One of the focus areas for the review was digital transformation within the WA Government.
Driving the Government’s ICT strategy
The Office of Office of the Government Chief Information Officer (OGCIO) was established in July 2015, with the mandate of 1) developing a whole-of-government ICT strategy; 2) collaborating with government agencies and industry; 3) stabilising costs and increasing value for money; and 4) minimising risk in the delivery of ICT across government
It is placed within the Department of Finance and its head, the Government Chief Information Officer (GCIO), reports directly to the Minister for Innovation and ICT. The 2017-18 State Budget provides funding for the OGCIO until 30 June 2018 and indicates that a decision will be made on the future of the office as part of the 2018-19 budget process.
Submissions to the review pointed to a lack of cross-government ICT leadership that has consequences in a number of areas. The OGCIO’s role and mandate is widely regarded as limited and ICT priorities are accordingly subservient to competing expenditure decisions at agency level. The review also found that the administrative and reporting framework in which the OGCIO operates does not support effective administrative oversight and lacks strong accountability and governance.
The report recommends that the ICT procurement function should lie within the Department of Finance (DoF) in order to derive better value and leverage commercial and contracting expertise within that department. The Panel notes that ICT procurement and purchasing decisions will need to be soundly based on an understanding of the available and emerging technology, overall costs and the ICT needs of the public sector.
The review also found the arrangements for sharing cybersecurity information to be fragmented and underdeveloped. Currently, arrangements to manage future significant cyber security events are under consideration by the Office of State Security and Emergency Coordination within DPC. At agency level, the OGCIO’s Whole-of-Government Digital Security Policy provides direction for individual WA agencies to manage their digital security risks. The Panel suggests that DPC should, as a priority, coordinate the development of a proactive action and response plan to address the specific cyber security risks to the State.
The report goes on to recommend the transfer the policy functions associated with digital transformation, cyber security and data sharing of the OGCIO to the Department of the Premier and Cabinet (DPC). Broad-based policy functions associated with digital transformation, cyber security and data sharing could be located within the DPC with a clear mandate to drive ICT policy across the public sector.

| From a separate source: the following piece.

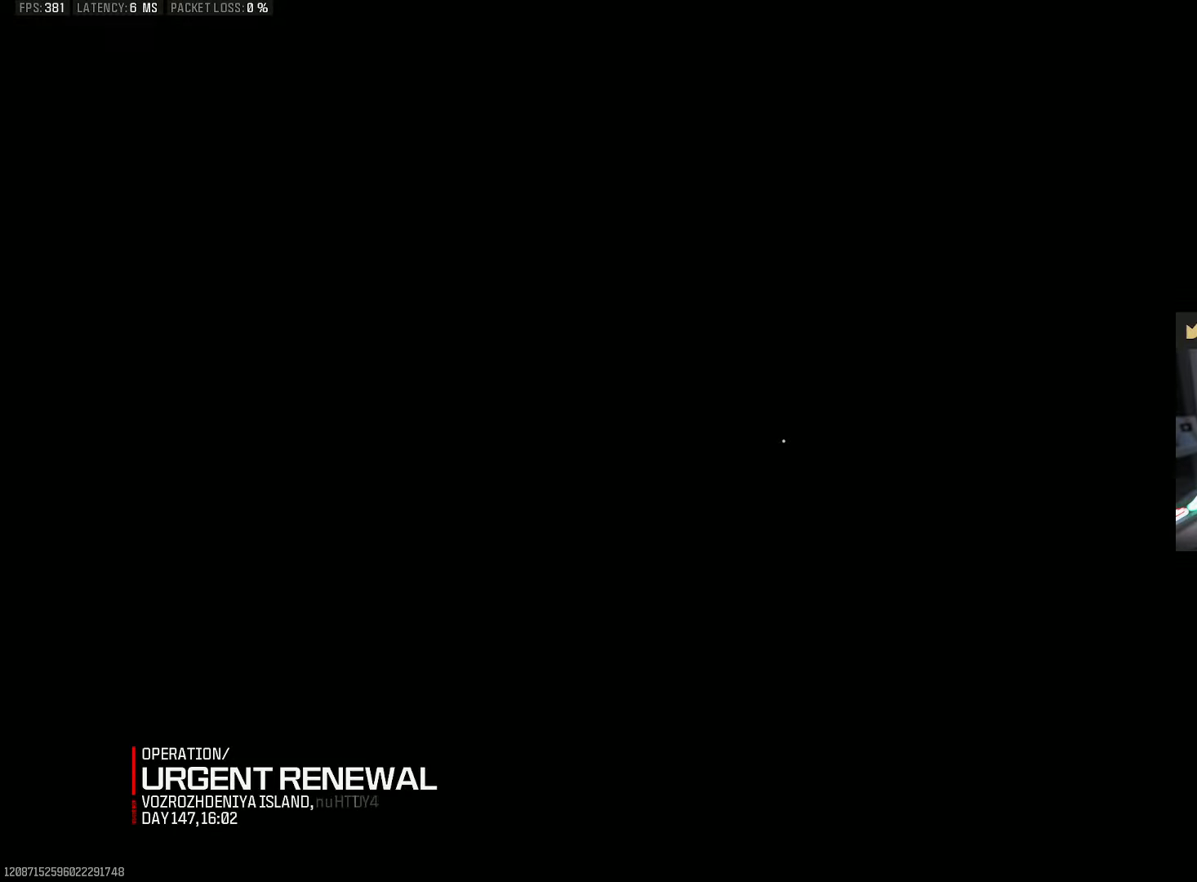
{"buttons": [], "left_stick": "center", "right_stick": "center", "events": []}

Multi-channel delivery of government services
The report recommends “Increase online service delivery to provide multiple channels for delivering transactional services”. The suggested lead for this is the DPC, who should Undertake a feasibility study for implementation of a whole-of-government multi-channel transactional service delivery model.
The report notes that many individual agencies in WA have begun a process of reshaping transactional services and delivering them online where possible. A triage-based approach to provide a common platform for locating and accessing online transactional services provided by individual agencies, known as ServiceWA, is being developed by the OGCIO. But at the moment, only about 2.5 per cent of government services in Western Australia are available online.
Moreover, Telecommunication services, including mobile and internet coverage, are non-existent or unreliable in many remote Aboriginal communities. Ensuring universal accessibility of services necessiates the retention of a mix of online, telephone and physical service centres.
The report says that while it is clear that WA is now behind other jurisdictions in terms of its take-up of integrated and digital service provision, this represents an opportunity to learn from experiences in other jurisdictions and reimagine service provision models in WA to make services conveniently accessible to the community.
A new approach could include both increased availability of services online and regional co-location of service delivery agencies. Regionally-located government offices could themselves provide community access to online transactional services.
Any move to implement service integration and digital transformation projects requires robust cost-benefit analysis, a deep understanding of customer demand and consideration of ongoing program evaluation and benefits realisation. Initial steps towards multi-channel service delivery for WA should include a comprehensive analysis of potential models and an assessment of each in terms of costs, benefits, resource demands and customer needs and expectations. The analysis should inform future decision making on governance, staging, time-frame and structure to optimise online and integrated services for WA citizens.
(Editorial note: The WA GCIO, Mr. Giles Nunis delivered the opening keynote address at the Western Australia OpenGov Leadership Forum in Perth today, which we will writing about soon.)